Montag, 10. Dezember 2012, 18:58 Uhr
 

Hamburg (Reuters) - Das Ende der Wirtschaftszeitung "Financial Times Deutschland" (FTD) ist zum Fall für Datenschützer geworden: Die Behörde des Hamburgischen Beauftragten für Datenschutz und Informationsfreiheit geht Medienberichten nach, denen zufolge das "Handelsblatt" die FTD-Abonnentendatei gekauft und am Montag alle ehemaligen FTD-Bezieher mit einem HB-Werbeexemplar beliefert habe.

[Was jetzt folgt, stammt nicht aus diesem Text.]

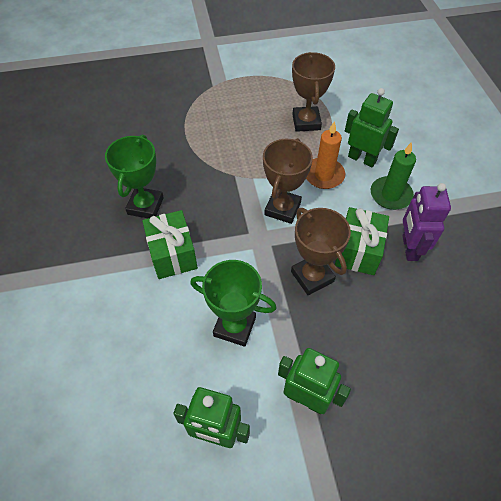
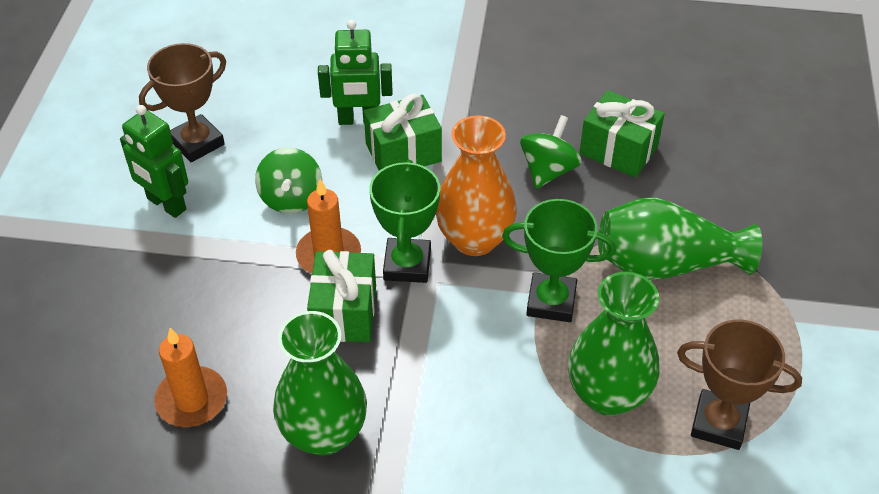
brown trophy: 3 -> 2
green candle: 1 -> 0
green gift: 2 -> 3
green robot: 3 -> 2
green spinning top: 0 -> 2
green vase: 0 -> 3
orange candle: 1 -> 2
orange vase: 0 -> 1
purple robot: 1 -> 0

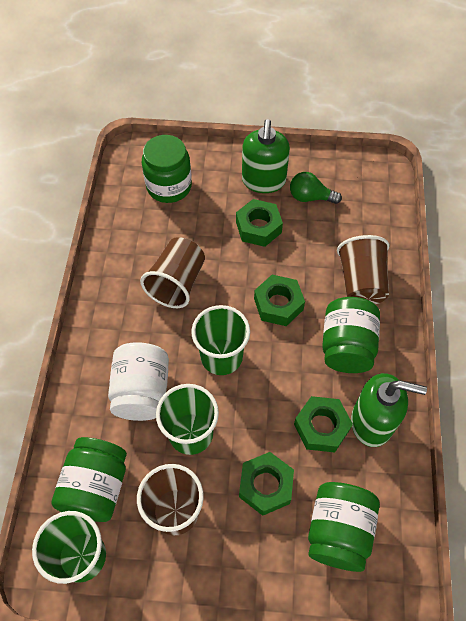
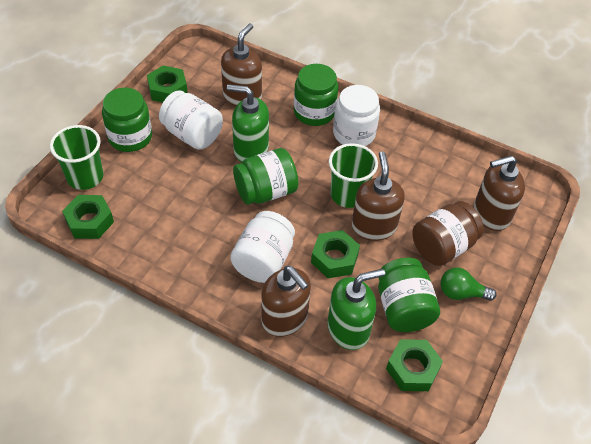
brown cup: 3 -> 0
brown jar: 0 -> 1
brown soap dispenser: 0 -> 4
green cup: 3 -> 2
white jar: 1 -> 3

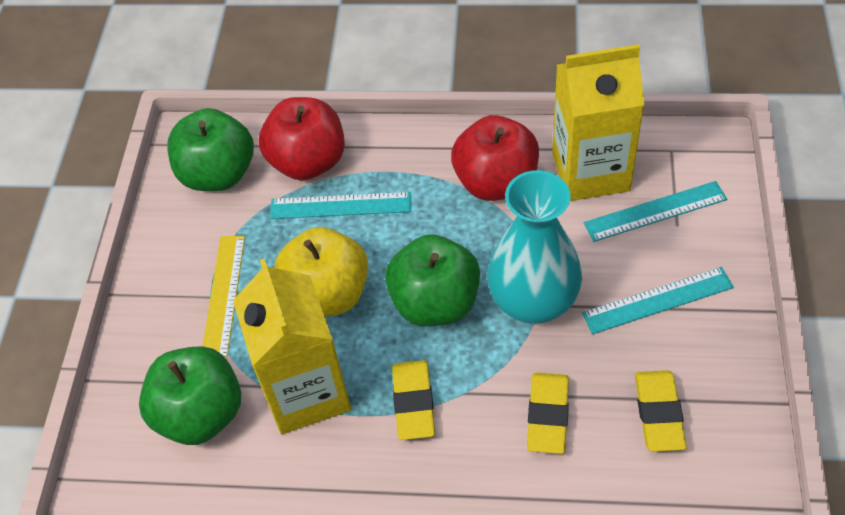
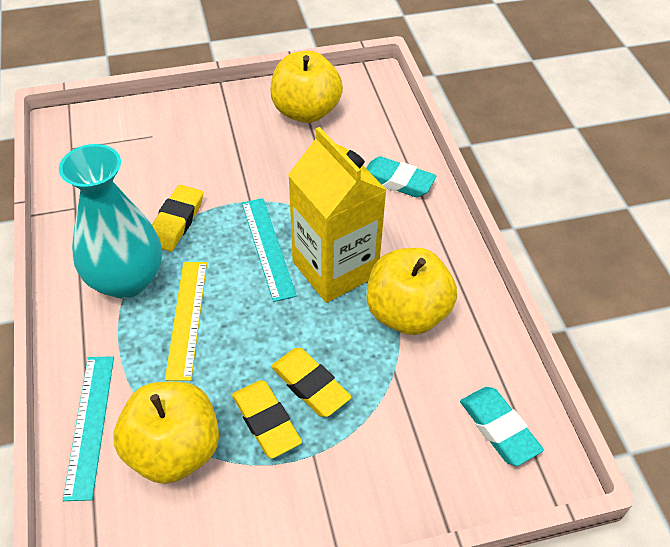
green apple: 3 -> 0
red apple: 2 -> 0
turquoise eraser: 0 -> 2
turquoise ruler: 3 -> 2
yellow apple: 1 -> 3
yellow carton: 2 -> 1

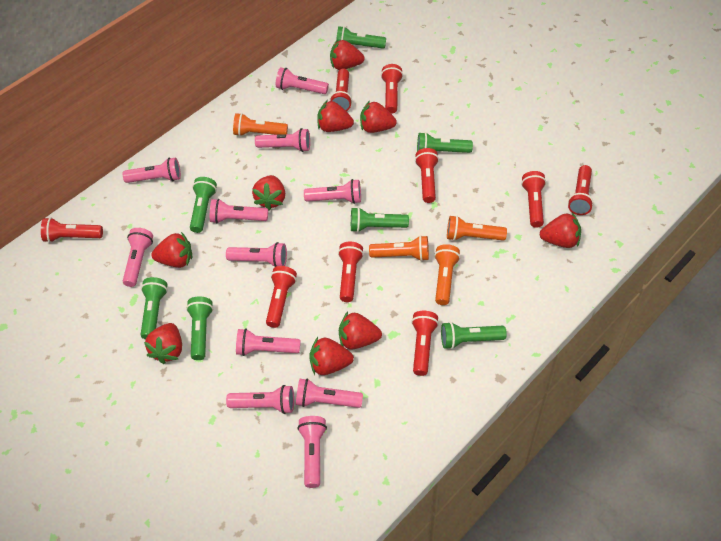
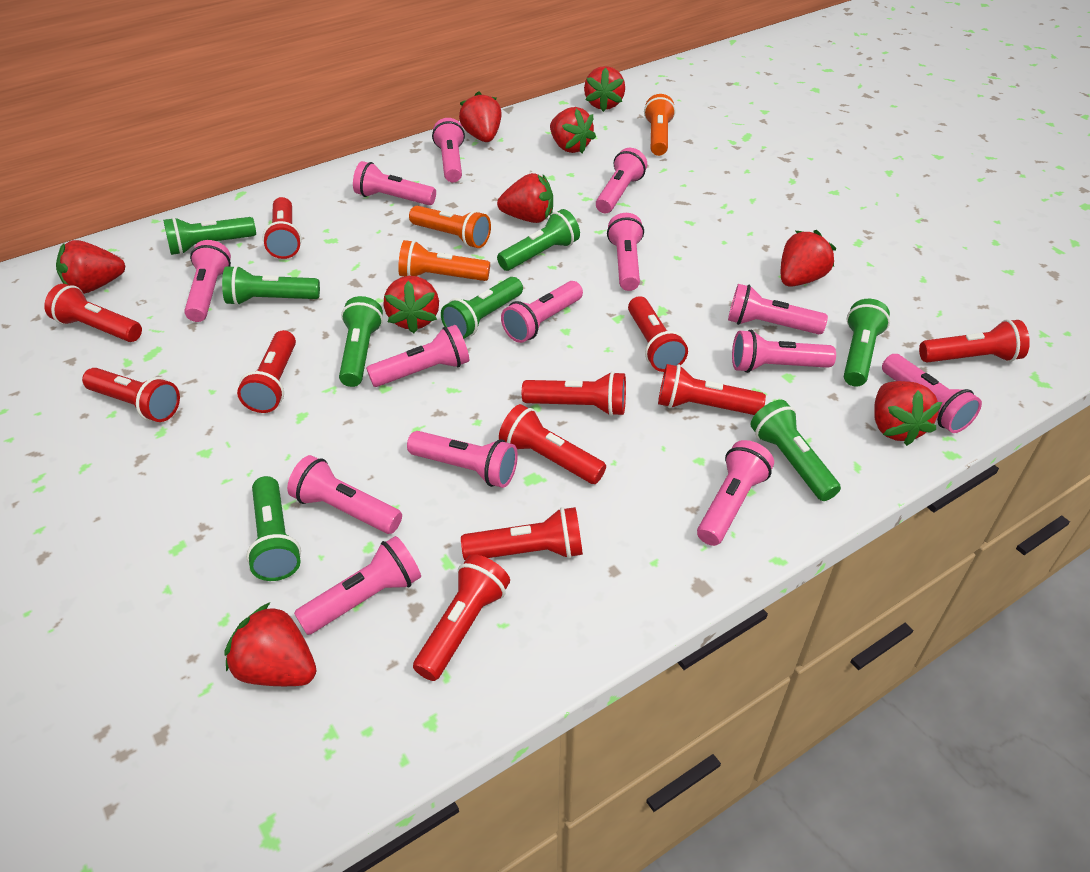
green flashlight: 7 -> 8
orange flashlight: 4 -> 3
pink flashlight: 11 -> 14
red flashlight: 9 -> 11

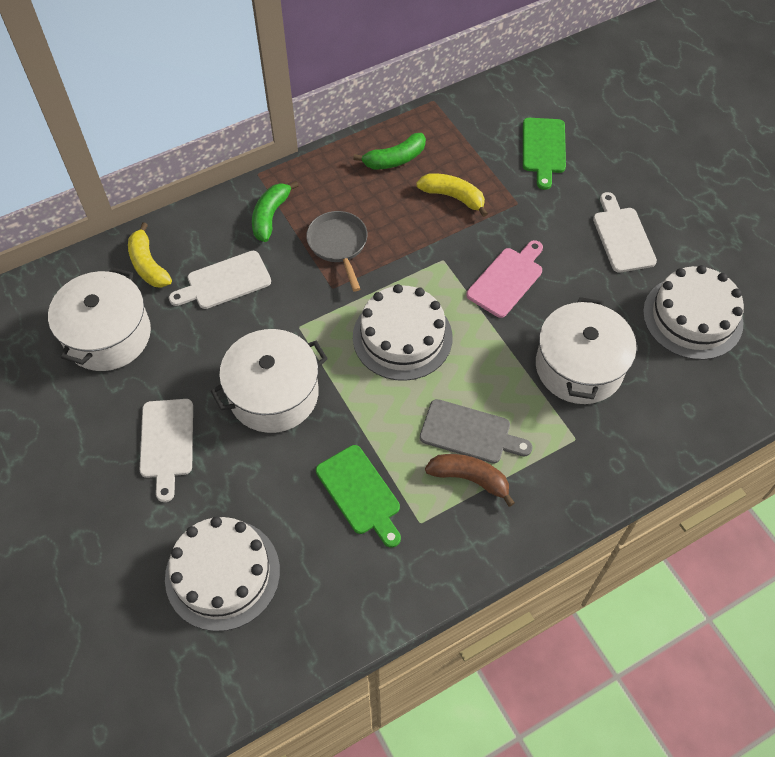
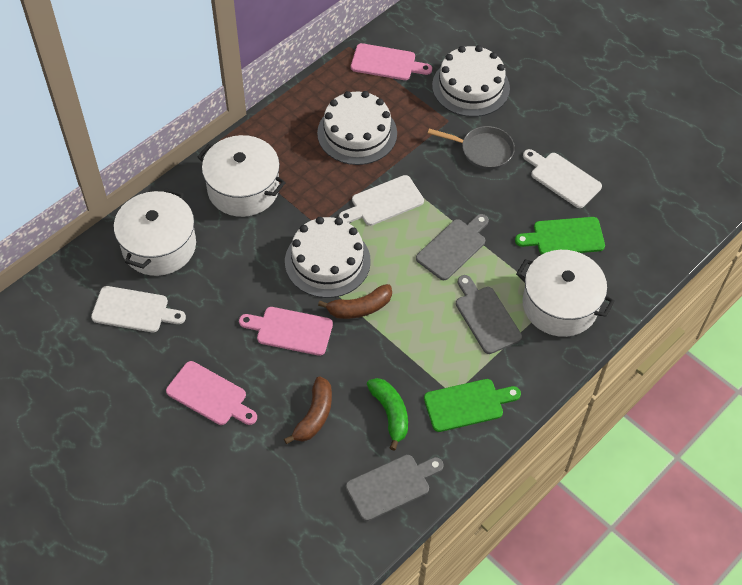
brown banana: 1 -> 2
green banana: 2 -> 1
grey cutting board: 1 -> 3
pink cutting board: 1 -> 3
yellow banana: 2 -> 0

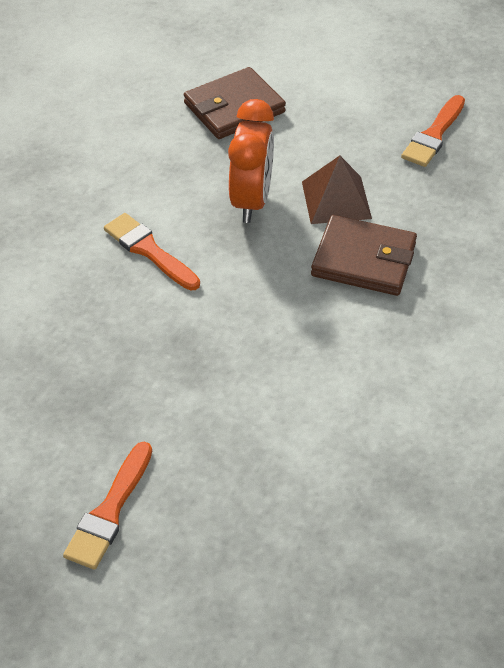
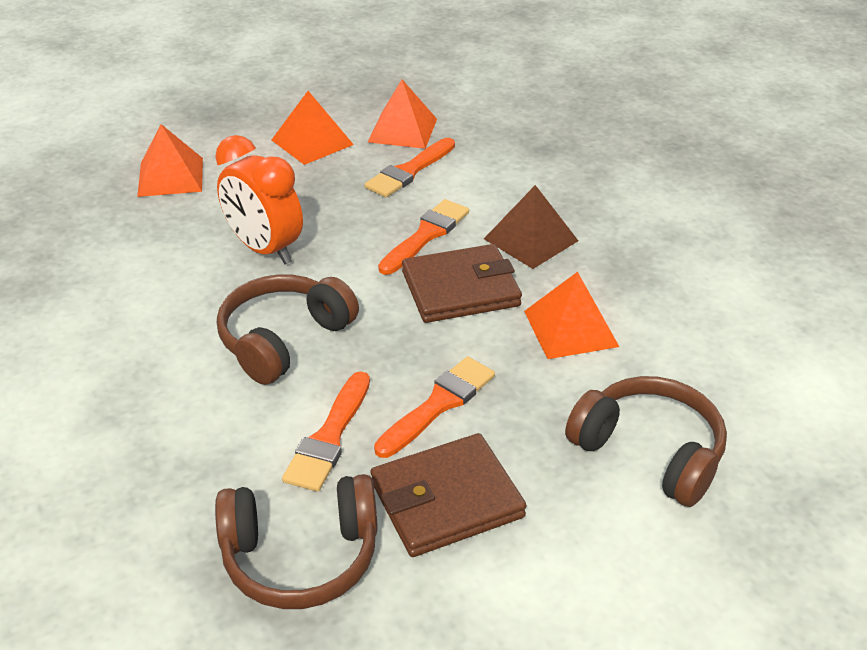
brown headphones: 0 -> 3
orange brush: 3 -> 4
orange pyramid: 0 -> 4

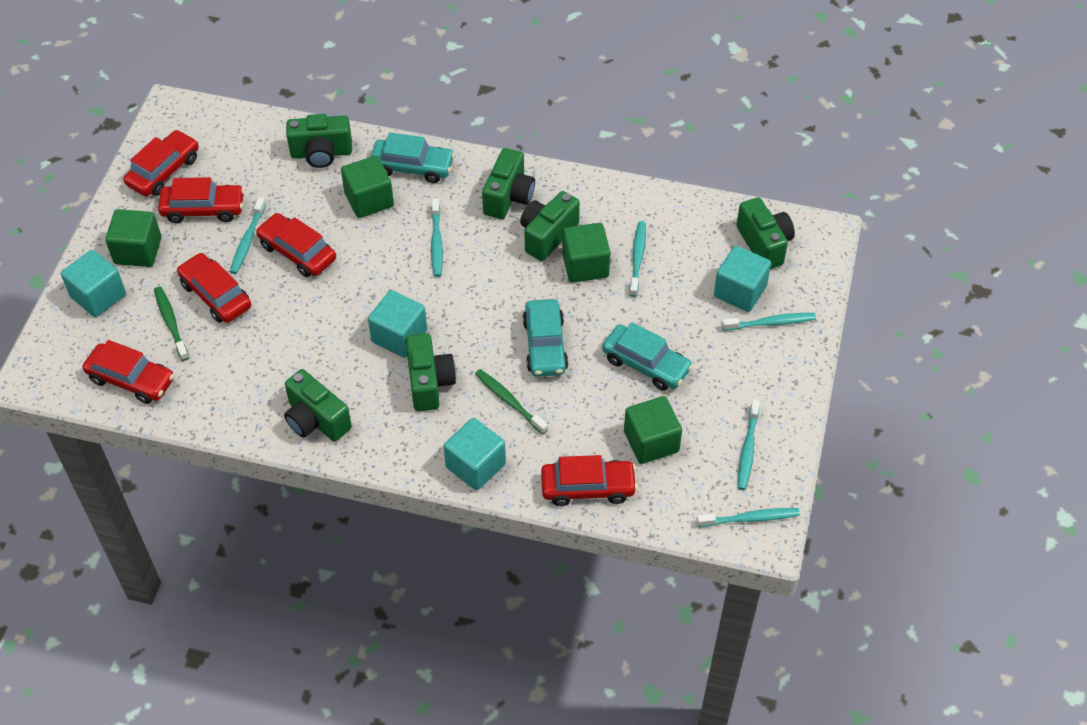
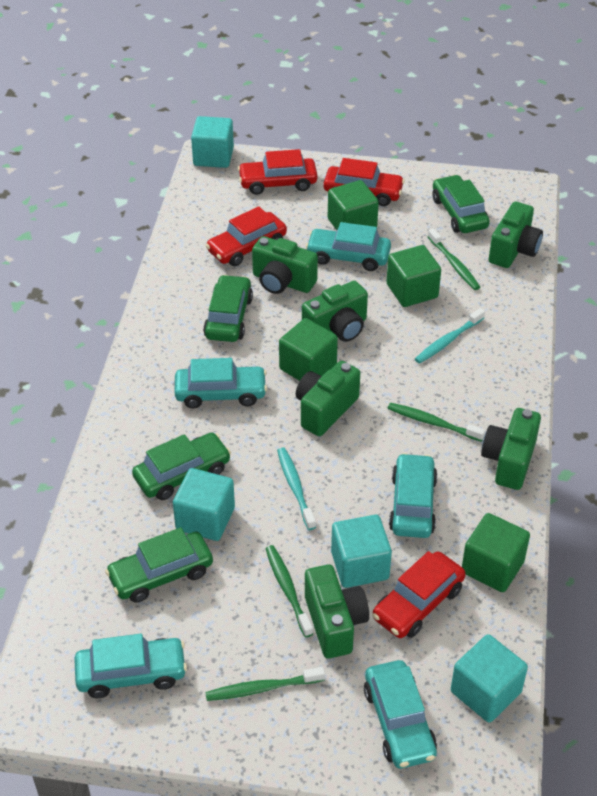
green car: 0 -> 4
green toothbrush: 2 -> 4
red car: 6 -> 4
turquoise car: 3 -> 5
turquoise toothbrush: 6 -> 2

Ein Sprecher des Datenschutzbeauftragten kündigte am Montag auf Anfrage an, den Vorgang „datenschutzrechtlich zu überprüfen". Bisher könne der Fall nicht endgültig bewertet werden, da die Behörde die näheren Umstände noch nicht kenne. Vor allem müsse geklärt werden, ob beim Abschluss der Abonnentenverträge entsprechende Einwilligungserklärungen abgegeben worden seien und wer die Ex-FTD-Abonnenten tatsächlich angeschrieben habe. Der Branchendienst "Kress" hatte am Montag berichtet, jeder Ex-FTD-Abonnent habe ein "Handelsblatt" erhalten. Bereits Ende November hatten die Deutschen Wirtschafts-Nachrichten berichtet, der FTD-Verlag Gruner + Jahr habe die Abonnentendatei an das Handelsblatt verkauft und dies auf Nachfrage bestätigt. Die FTD war am vergangenen Freitag letztmals erschienen.